Include only the line with "Identify the document" and the lines after it, each reproduced exactly as it stands in the entries below.
--- AVAILABLE DATA Enclosed Below ---
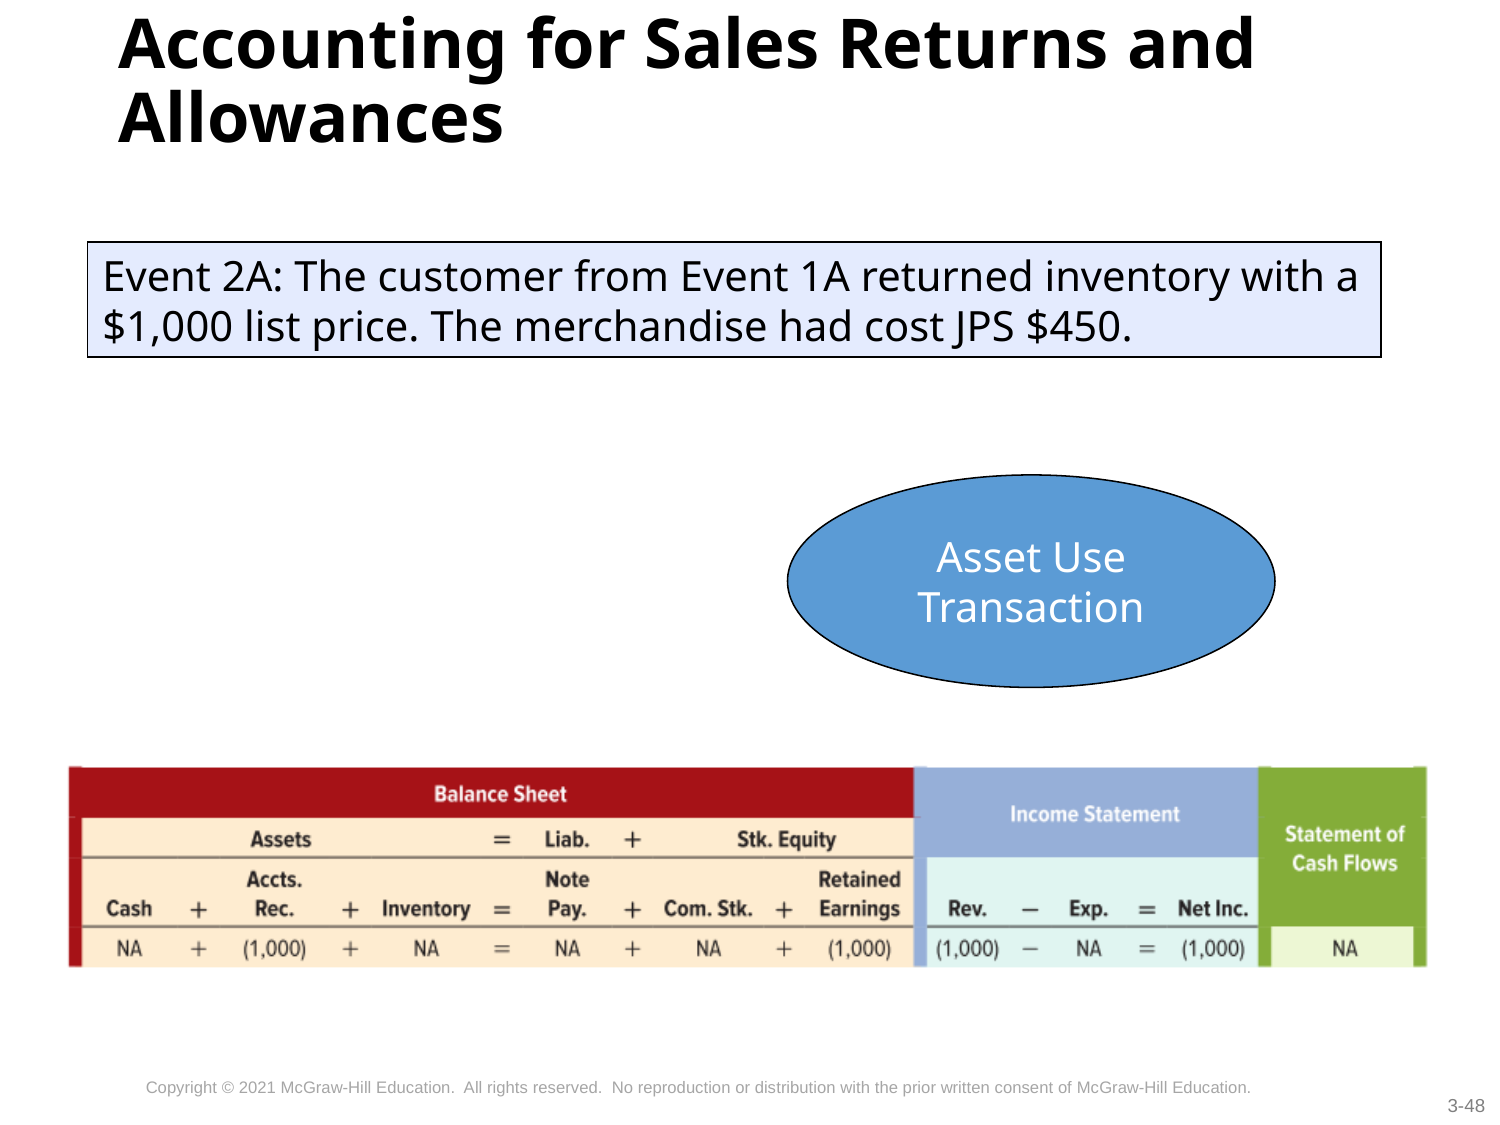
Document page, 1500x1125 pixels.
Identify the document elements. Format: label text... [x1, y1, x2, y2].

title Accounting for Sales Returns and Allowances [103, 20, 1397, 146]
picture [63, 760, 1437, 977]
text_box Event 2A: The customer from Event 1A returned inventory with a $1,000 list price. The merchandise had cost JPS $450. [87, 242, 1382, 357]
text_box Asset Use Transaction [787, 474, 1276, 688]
--- End of Enclosed AVAILABLE DATA ---
EXERCISE SOLUTION.
Identify the document elements. Format: label text... [x1, y1, x2, y2].

title Accounting for Sales Returns and Allowances [103, 20, 1397, 146]
picture [63, 760, 1437, 977]
text_box Event 2A: The customer from Event 1A returned inventory with a $1,000 list price. The merchandise had cost JPS $450. [87, 242, 1382, 357]
text_box Asset Use Transaction [787, 474, 1276, 688]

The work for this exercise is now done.